Orthodox Christians reach for the Jesus Prayer, often prayed slowly on a knotted prayer rope, letting repetition do what concentration cannot. Anglicans and Lutherans lean on the set prayers of the Daily Office — collects like the Collect for Grace above — trusting words the Church has tested for centuries to carry them when their own fail.
Reformed Christians have historically prayed and sung the psalms themselves, finding in them permission for every register from praise to protest, while many evangelical and Baptist believers pray extemporaneously — talking to God plainly, in their own words — and store up memorized verses like Isaiah 40:31 or Philippians 4:13 to reach for in the hard moment. None of these is the right way; they are different doors into the same room.
Praying for strength with Bosko
You do not have to carry it alone, and you do not have to pray it perfectly. If you would like company in prayer, Bosko offers a quiet space to pray for strength — daily Scripture readings, a guided prayer library, and an AI companion grounded in your Christian tradition that can pray with you and point you to verses when your own words run dry. Whether you have five minutes or thirty seconds, it meets you where you are.

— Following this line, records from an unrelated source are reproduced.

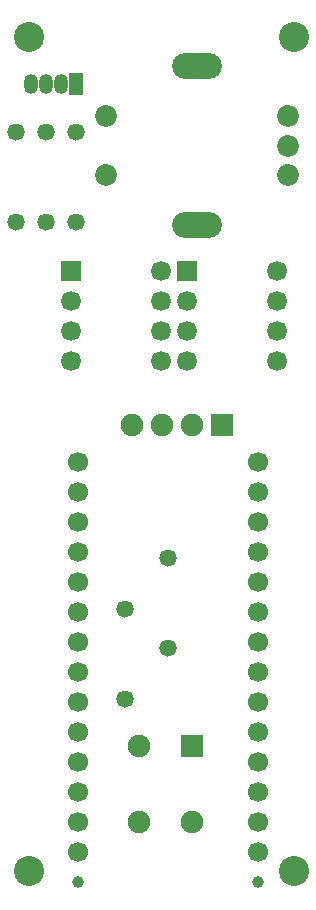
<source format=gbr>
G04 DipTrace 3.3.0.0*
G04 TopMask.gbr*
%MOIN*%
G04 #@! TF.FileFunction,Soldermask,Top*
G04 #@! TF.Part,Single*
%ADD16C,0.066929*%
%ADD27C,0.1*%
%ADD28C,0.039*%
%ADD37C,0.066374*%
%ADD39R,0.066374X0.066374*%
%ADD41R,0.049213X0.074803*%
%ADD43O,0.047244X0.066929*%
%ADD45O,0.165354X0.086614*%
%ADD47C,0.072835*%
%ADD49C,0.057874*%
%ADD51C,0.057874*%
%ADD54C,0.074803*%
%ADD55R,0.074803X0.074803*%
%FSLAX26Y26*%
G04*
G70*
G90*
G75*
G01*
G04 TopMask*
%LPD*%
D27*
X1374951Y3274950D3*
D28*
X656202Y456201D3*
X1256202D3*
D27*
X493703Y3274950D3*
X493711Y493720D3*
X1374951Y493701D3*
D55*
X1137451Y1981201D3*
D54*
X1037451D3*
X937451D3*
X837451D3*
D16*
X656202Y556202D3*
Y656202D3*
Y756201D3*
Y856202D3*
Y956202D3*
Y1056201D3*
Y1156202D3*
Y1256202D3*
Y1356201D3*
Y1456202D3*
Y1556202D3*
Y1656201D3*
X1256202Y556202D3*
Y656202D3*
Y756201D3*
Y856202D3*
Y956202D3*
Y1056201D3*
Y1156202D3*
Y1256202D3*
Y1356201D3*
Y1456202D3*
Y1556202D3*
Y1656201D3*
X656202Y1756202D3*
Y1856202D3*
X1256202Y1756202D3*
Y1856202D3*
D51*
X649951Y2956201D3*
D49*
Y2656201D3*
D51*
X549953Y2956201D3*
D49*
Y2656201D3*
D51*
X449951Y2956201D3*
D49*
Y2656201D3*
D51*
X812451Y1068701D3*
D49*
Y1368701D3*
D51*
X956202Y1237450D3*
D49*
Y1537450D3*
D47*
X1356201Y2912450D3*
Y3010875D3*
Y2814025D3*
X749902D3*
Y3010875D3*
D45*
X1053051Y3176230D3*
Y2648671D3*
D43*
X499952Y3118699D3*
X599952D3*
D41*
X649952D3*
D43*
X549952D3*
D55*
X1037451Y912450D3*
D54*
X860286D3*
Y656545D3*
X1037451D3*
D39*
X1018701Y2493701D3*
D37*
Y2393701D3*
Y2293701D3*
Y2193701D3*
X1318701D3*
Y2293701D3*
Y2393701D3*
Y2493701D3*
D39*
X631201D3*
D37*
Y2393701D3*
Y2293701D3*
Y2193701D3*
X931201D3*
Y2293701D3*
Y2393701D3*
Y2493701D3*
M02*

</source>
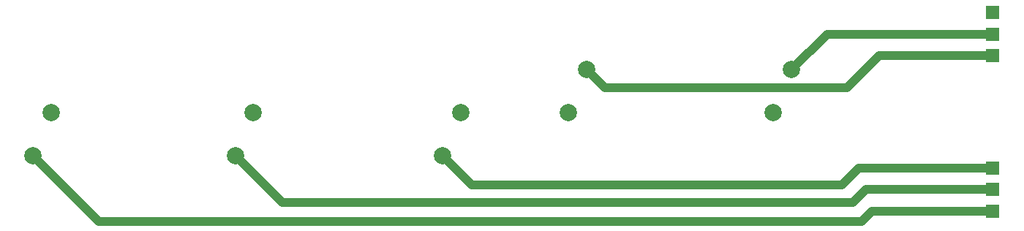
<source format=gtl>
G04 Layer: TopLayer*
G04 EasyEDA v6.5.34, 2023-08-17 23:02:58*
G04 80a5892e81db4367b3f60eb2337eeb35,8ef1d5b344d144c2b0b16805c6f0e890,10*
G04 Gerber Generator version 0.2*
G04 Scale: 100 percent, Rotated: No, Reflected: No *
G04 Dimensions in millimeters *
G04 leading zeros omitted , absolute positions ,4 integer and 5 decimal *
%FSLAX45Y45*%
%MOMM*%

%ADD10C,1.0000*%
%ADD11C,2.0000*%
%ADD12R,1.5748X1.5748*%

%LPD*%
D10*
X13750010Y-2099995D02*
G01*
X12200204Y-2099995D01*
X12001500Y-2298700D01*
X7718709Y-2298700D01*
X7380018Y-1960008D01*
X13750036Y-2599944D02*
G01*
X12347956Y-2599944D01*
X12230100Y-2717800D01*
X3397758Y-2717800D01*
X2640075Y-1959863D01*
X13750036Y-2350007D02*
G01*
X12280391Y-2350007D01*
X12128500Y-2501900D01*
X5521959Y-2501900D01*
X4979924Y-1959863D01*
X13750010Y-550011D02*
G01*
X11829968Y-550011D01*
X11419982Y-959998D01*
X13750010Y-799998D02*
G01*
X12433401Y-799998D01*
X12065000Y-1168400D01*
X9258386Y-1168400D01*
X9049981Y-959995D01*
D11*
G01*
X11210010Y-1459992D03*
G01*
X11419992Y-959993D03*
G01*
X8840012Y-1459992D03*
G01*
X9049994Y-959993D03*
G01*
X7590002Y-1460017D03*
G01*
X7380020Y-1960016D03*
G01*
X5190007Y-1459992D03*
G01*
X4980025Y-1959990D03*
G01*
X2850006Y-1459992D03*
G01*
X2640025Y-1959990D03*
D12*
G01*
X13750010Y-550011D03*
G01*
X13750010Y-799998D03*
G01*
X13750010Y-2099995D03*
G01*
X13750010Y-2350007D03*
G01*
X13750010Y-2599994D03*
G01*
X13750010Y-299999D03*
M02*

</source>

Frequently asked questions
- What is a good short prayer for strength?
- Try: Lord, I am weak; be my strength today. Hold me up when I cannot stand, and carry me through this hour. Amen. Short, honest prayers are enough — God hears the heart behind them, not the word count. If even that feels like too much, a single repeated line such as Be my strength, Lord counts fully as prayer.
- Which Bible verse is best for strength?
- Isaiah 40:31 is a favorite: they that wait upon the LORD shall renew their strength. Psalm 46:1 (God is our refuge and strength, a very present help in trouble), Philippians 4:13, Psalm 73:26, and 2 Corinthians 12:9 (my strength is made perfect in weakness) are also widely prayed. Reading one slowly and praying it back to God in your own words is a simple, ancient practice.
- What psalm is for strength?
- Psalm 46 is the classic psalm for strength — God is our refuge and strength, a very present help in trouble. Psalm 28 (the LORD is my strength and my shield), Psalm 73:26, and Psalm 121 (I will lift up mine eyes unto the hills) are also prayed often. When you feel abandoned rather than just tired, Psalm 13 gives you honest words for that too.
- How do I pray when I feel too weak or distressed to pray?
- Keep it to a few words repeated with your breathing — Be my strength, Lord — or pray the ancient Jesus Prayer: Lord Jesus Christ, Son of God, have mercy on me. Lament is also real prayer; you can tell God plainly that you are angry, empty, or afraid. And Romans 8:26 promises that when you have no words at all, the Spirit prays for you. A sigh turned toward God is heard.
- Can I pray for strength for someone else?
- Yes. Name the person and ask God to uphold them: Lord, strengthen my friend in this trial; hold what they cannot hold, and let them know they are not alone. Amen. If you are with them, praying those words aloud over them — simply and briefly — can be a great comfort. Praying for others is a deep act of love, and Scripture urges it constantly.
- When should I pray for strength, and is it okay to keep asking?
- Anytime — morning before the day begins, night when you are tired, or right in the middle of a hard moment. And yes, keep asking. Jesus explicitly taught persistent prayer, and returning to God again and again is not nagging or weak faith — it is trust. Many people find that asking daily, for that day only, is exactly the rhythm the prayer is meant to have.